Re: if someone would be so kind
"nothing gives you the widespreag yet targeted dispersion like air spraying"
Well, it seems like putting it in the air would give you less ability to target, as it is dispersed to the winds, floats around, etc. The air is much harder to control than ground or water, if you want to target people.
I also don't understand why these people would want to pollute the air, unless they have some delusion it won't ever be breathed in by them, or they don't care (and have some defense). Putting it in the food targets a specific demographic, and they don't have to eat that particular food. People fool themselves all the time into thinking that the pesticides will "stay over there," or that the food additive will only end up in just those products, the toxic waste is contained in those barrels over there (until there is flooding, ha!), etc. I don't know how you fool yourself into thinking something you spray into the great soup of the atmosphere is "contained" or "targeted," especially if it's as widespread as discussed here.

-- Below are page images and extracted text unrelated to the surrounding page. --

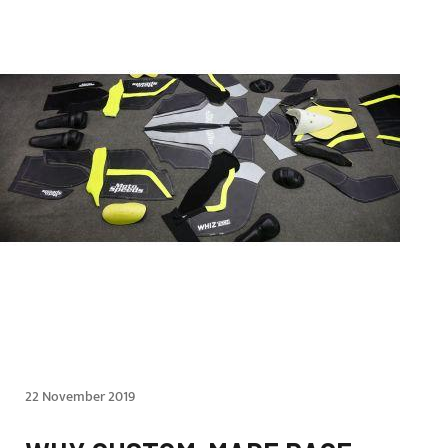
22 November 2019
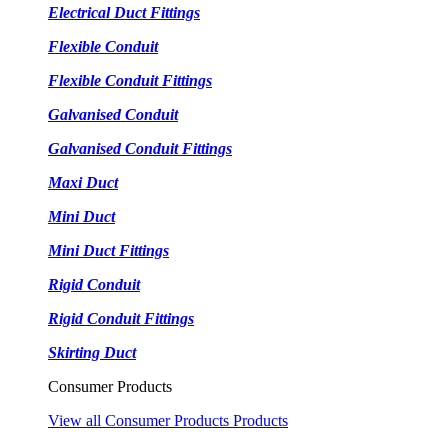
Electrical Duct Fittings
Flexible Conduit
Flexible Conduit Fittings
Galvanised Conduit
Galvanised Conduit Fittings
Maxi Duct
Mini Duct
Mini Duct Fittings
Rigid Conduit
Rigid Conduit Fittings
Skirting Duct
Consumer Products
View all Consumer Products Products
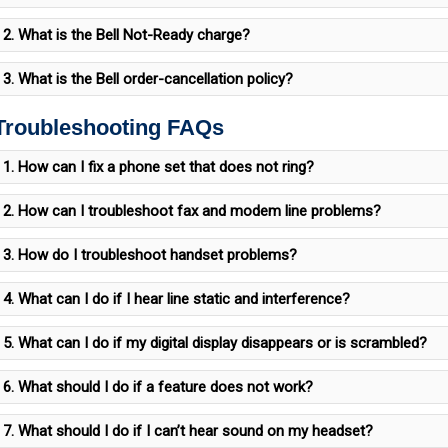
2. What is the Bell Not-Ready charge?
3. What is the Bell order-cancellation policy?
 Troubleshooting FAQs
1. How can I fix a phone set that does not ring?
2. How can I troubleshoot fax and modem line problems?
3. How do I troubleshoot handset problems?
4. What can I do if I hear line static and interference?
5. What can I do if my digital display disappears or is scrambled?
6. What should I do if a feature does not work?
7. What should I do if I can’t hear sound on my headset?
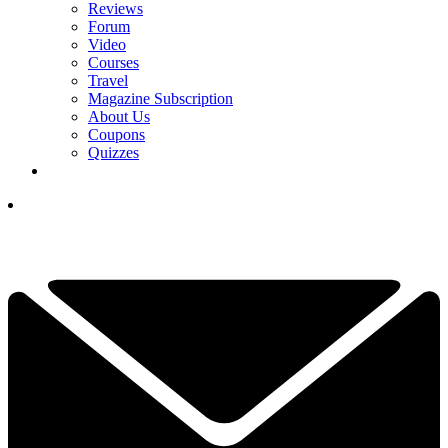
Reviews
Forum
Video
Courses
Travel
Magazine Subscription
About Us
Coupons
Quizzes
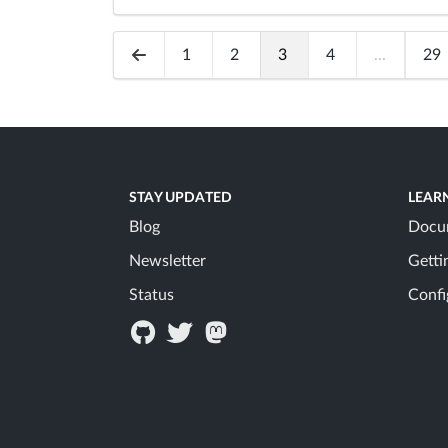
1
2
3
4
...
29
STAY UPDATED
LEAR
Blog
Docu
Newsletter
Getti
Status
Confi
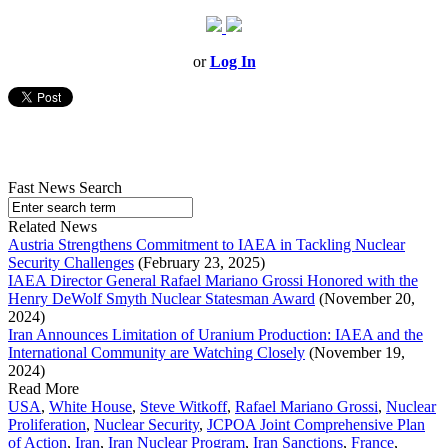
or
Log In
Fast News Search
Related News
Austria Strengthens Commitment to IAEA in Tackling Nuclear
Security Challenges
(February 23, 2025)
IAEA Director General Rafael Mariano Grossi Honored with the
Henry DeWolf Smyth Nuclear Statesman Award
(November 20,
2024)
Iran Announces Limitation of Uranium Production: IAEA and the
International Community are Watching Closely
(November 19,
2024)
Read More
USA
,
White House
,
Steve Witkoff
,
Rafael Mariano Grossi
,
Nuclear
Proliferation
,
Nuclear Security
,
JCPOA Joint Comprehensive Plan
of Action
,
Iran
,
Iran Nuclear Program
,
Iran Sanctions
,
France
,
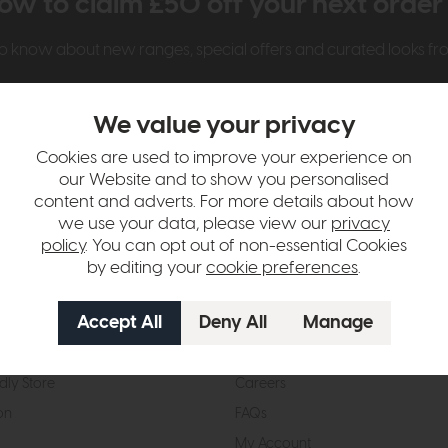
ow to claim £50 off your next orde
t to know about new ranges, special offers and curated looks f
We value your privacy
Cookies are used to improve your experience on
our Website and to show you personalised
content and adverts. For more details about how
we use your data, please view our
privacy
t Us
Visit & Connect
policy
. You can opt out of non-essential Cookies
by editing your
cookie preferences
.
mes Pledge
Visit the Store
Furniture Experts
Contact Us
& Our Heritage
Reviews
dly Store
Careers
on
FAQs
My Account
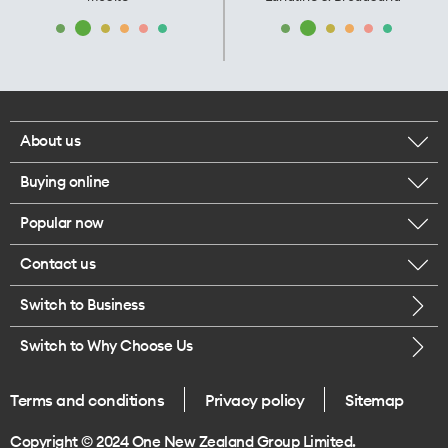
About us
Buying online
Corporate responsibility
Popular now
Browse mobile phones
Our executives
Contact us
iPhone 17 Pro Max
Browse accessories
Careers
Switch to Business
Call us
iPhone 17 Pro
Buy a SIM card
Legal
Switch to Why Choose Us
Message us
iPhone 17
About delivery
One Good Kiwi
Terms and conditions
Privacy policy
Sitemap
Give us feedback
iPhone Air
Copyright © 2024 One New Zealand Group Limited.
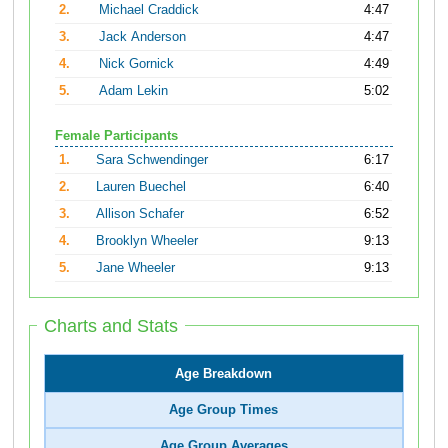
2.
Michael Craddick
4:47
3.
Jack Anderson
4:47
4.
Nick Gornick
4:49
5.
Adam Lekin
5:02
Female Participants
1.
Sara Schwendinger
6:17
2.
Lauren Buechel
6:40
3.
Allison Schafer
6:52
4.
Brooklyn Wheeler
9:13
5.
Jane Wheeler
9:13
Charts and Stats
Age Breakdown
Age Group Times
Age Group Averages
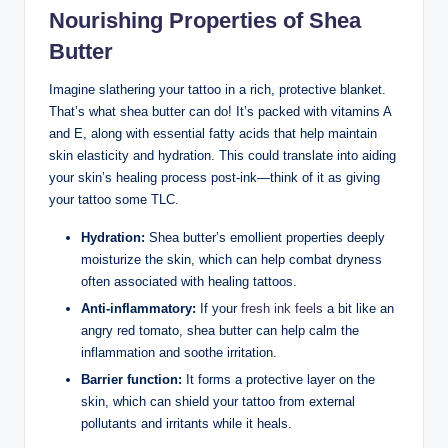
Nourishing Properties of Shea
Butter
Imagine slathering your tattoo in a rich, protective blanket.
That’s what shea butter can do! It’s packed with vitamins A
and E, along with essential fatty acids that help maintain
skin elasticity and hydration. This could translate into aiding
your skin’s healing process post-ink—think of it as giving
your tattoo some TLC.
Hydration:
Shea butter’s emollient properties deeply
moisturize the skin, which can help combat dryness
often associated with healing tattoos.
Anti-inflammatory:
If your
fresh ink feels
a bit like an
angry red tomato, shea butter can help calm the
inflammation and soothe irritation.
Barrier function:
It forms a protective layer on the
skin, which can shield your tattoo from external
pollutants and irritants while it heals.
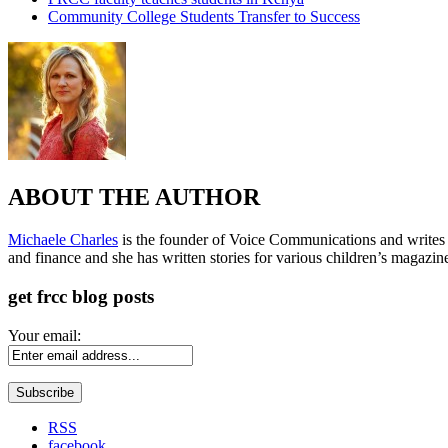
Community College Students Transfer to Success
ABOUT THE AUTHOR
Michaele Charles
is the founder of Voice Communications and writes fre
and finance and she has written stories for various children’s magazin
get frcc blog posts
Your email:
RSS
facebook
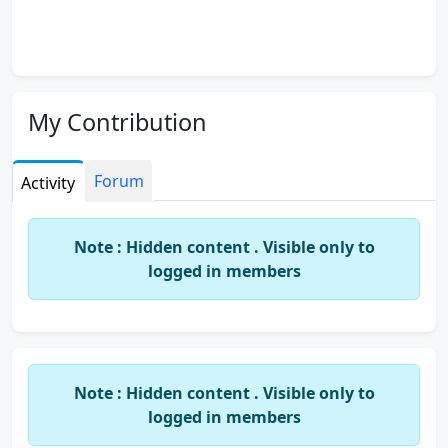
My Contribution
Forum
Activity
Note : Hidden content . Visible only to
logged in members
Note : Hidden content . Visible only to
logged in members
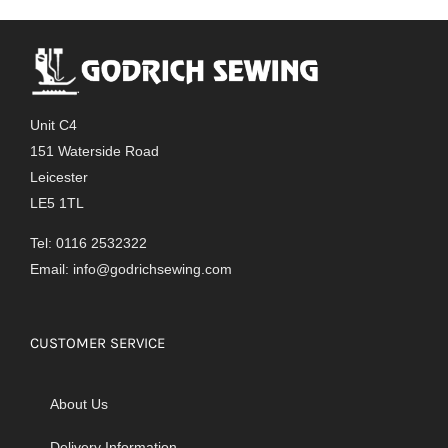
Unit C4
151 Waterside Road
Leicester
LE5 1TL
Tel: 0116 2532322
Email:
info@godrichsewing.com
CUSTOMER SERVICE
About Us
Delivery Information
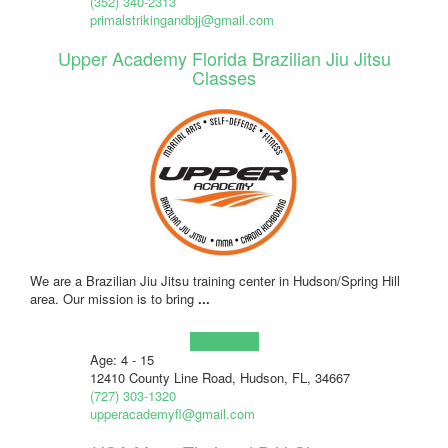
(352) 340-2313
primalstrikingandbjj@gmail.com
Upper Academy Florida Brazilian Jiu Jitsu
Classes
We are a Brazilian Jiu Jitsu training center in Hudson/Spring Hill
area. Our mission is to bring
...
Learn more!
Age: 4 - 15
12410 County Line Road, Hudson, FL, 34667
(727) 303-1320
upperacademyfl@gmail.com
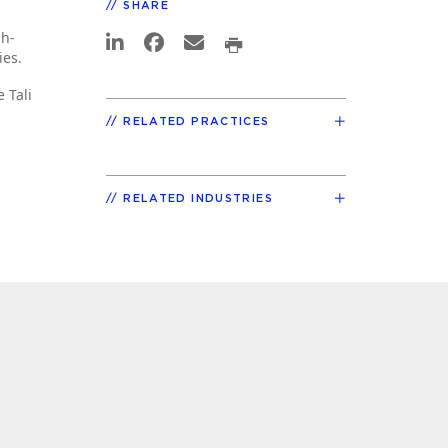
SHARE
gh-
ies.
 Tali
RELATED PRACTICES
RELATED INDUSTRIES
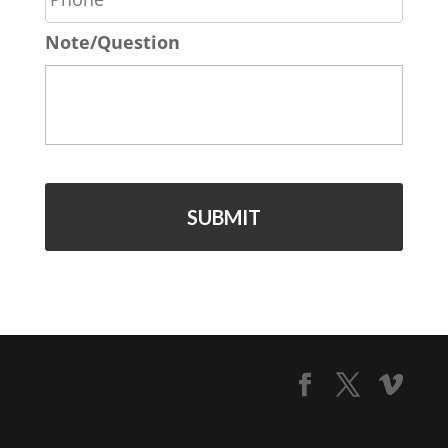
o
*
Note/Question
n
e
*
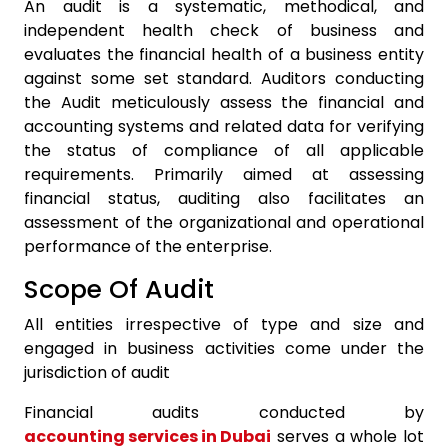
An audit is a systematic, methodical, and
independent health check of business and
evaluates the financial health of a business entity
against some set standard. Auditors conducting
the Audit meticulously assess the financial and
accounting systems and related data for verifying
the status of compliance of all applicable
requirements. Primarily aimed at assessing
financial status, auditing also facilitates an
assessment of the organizational and operational
performance of the enterprise.
Scope Of Audit
All entities irrespective of type and size and
engaged in business activities come under the
jurisdiction of audit
Financial audits conducted by
accounting services in Dubai
serves a whole lot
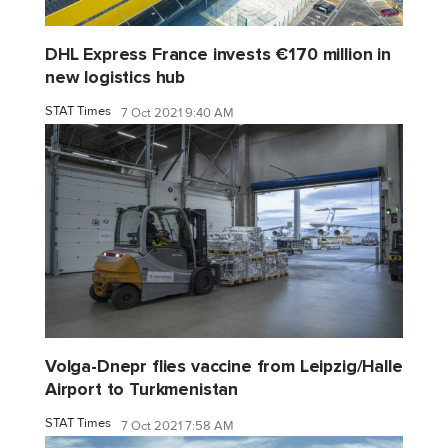
DHL Express France invests €170 million in
new logistics hub
STAT Times
7 Oct 2021 9:40 AM
Volga-Dnepr flies vaccine from Leipzig/Halle
Airport to Turkmenistan
STAT Times
7 Oct 2021 7:58 AM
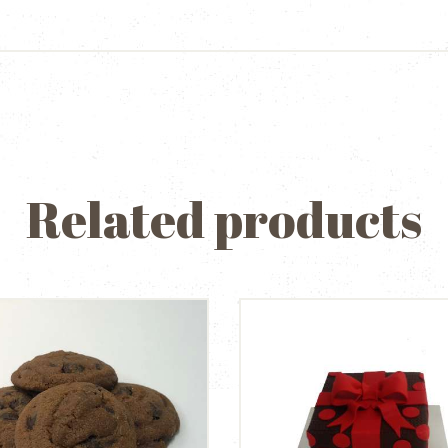
Related products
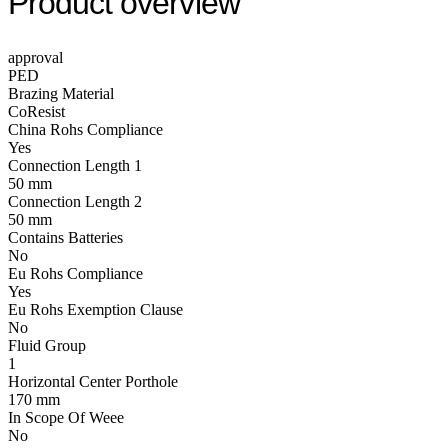
Product overview
approval
PED
Brazing Material
CoResist
China Rohs Compliance
Yes
Connection Length 1
50 mm
Connection Length 2
50 mm
Contains Batteries
No
Eu Rohs Compliance
Yes
Eu Rohs Exemption Clause
No
Fluid Group
1
Horizontal Center Porthole
170 mm
In Scope Of Weee
No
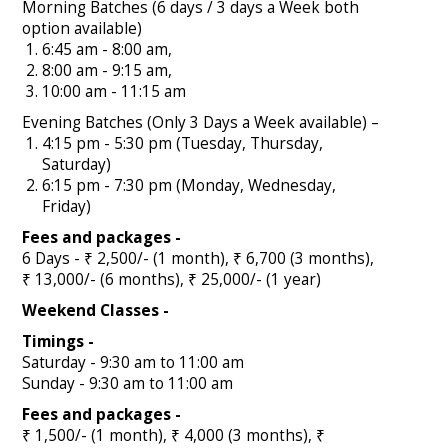
Morning Batches (6 days / 3 days a Week both
option available)
6:45 am - 8:00 am,
8:00 am - 9:15 am,
10:00 am - 11:15 am
Evening Batches (Only 3 Days a Week available) –
4:15 pm - 5:30 pm (Tuesday, Thursday,
Saturday)
6:15 pm - 7:30 pm (Monday, Wednesday,
Friday)
Fees and packages -
6 Days - ₹ 2,500/- (1 month), ₹ 6,700 (3 months),
₹ 13,000/- (6 months), ₹ 25,000/- (1 year)
Weekend Classes -
Timings -
Saturday - 9:30 am to 11:00 am
Sunday - 9:30 am to 11:00 am
Fees and packages -
₹ 1,500/- (1 month), ₹ 4,000 (3 months), ₹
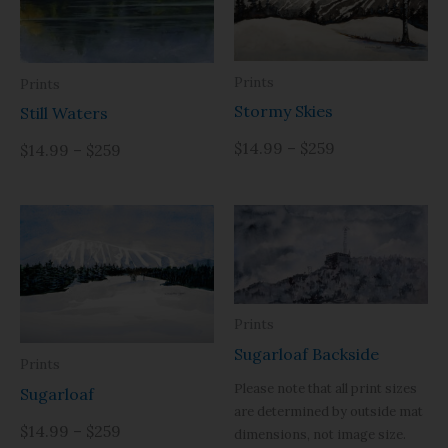
Prints
Prints
Stormy Skies
Still Waters
$14.99 – $259
$14.99 – $259
Prints
Sugarloaf Backside
Prints
Please note that all print sizes
Sugarloaf
are determined by outside mat
$14.99 – $259
dimensions, not image size.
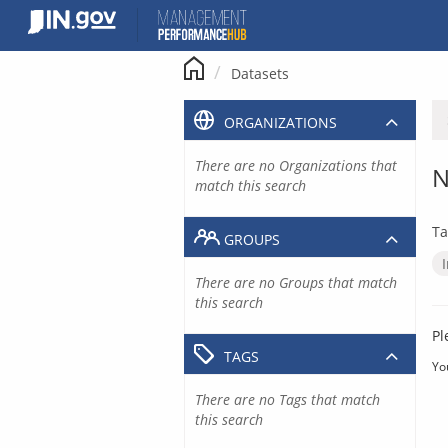
Skip
to
content
Datasets
ORGANIZATIONS
There are no Organizations that
N
match this search
Ta
GROUPS
There are no Groups that match
this search
Pl
TAGS
Yo
There are no Tags that match
this search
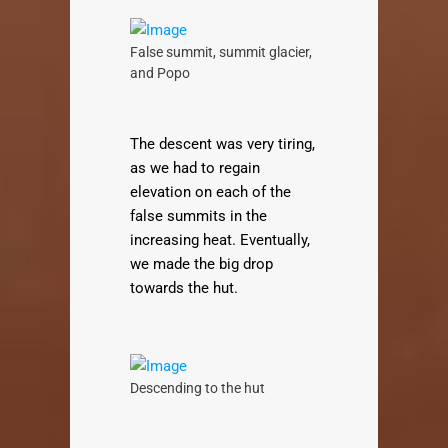
False summit, summit glacier,
and Popo
The descent was very tiring,
as we had to regain
elevation on each of the
false summits in the
increasing heat. Eventually,
we made the big drop
towards the hut.
Descending to the hut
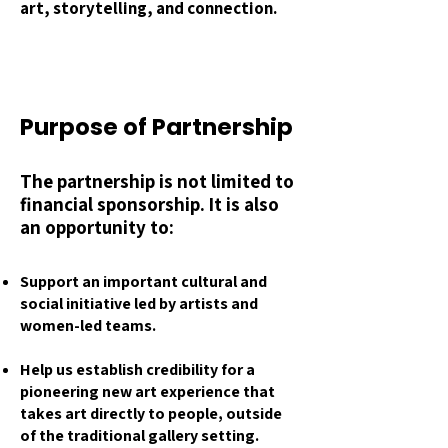
art, storytelling, and connection.
Purpose of Partnership
The partnership is not limited to
financial sponsorship. It is also
an opportunity to:
Support an important cultural and
social initiative led by artists and
women-led teams.
Help us establish credibility for a
pioneering new art experience that
takes art directly to people, outside
of the traditional gallery setting.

I would think Saddam Hussein didn't have the infrastructure to put stuff in water and food. Maybe for him, it was easier to spray things around. But here, they do an effective job of it, like convincing people that fluoride in the water is "good." The Kurds are subsistence farmers, not Safeway-Twinkie-eaters.
I don't think Saddam's nerve gas spraying is quite the same as the chemtrails being discussed here. Different stuff, different purpose, right?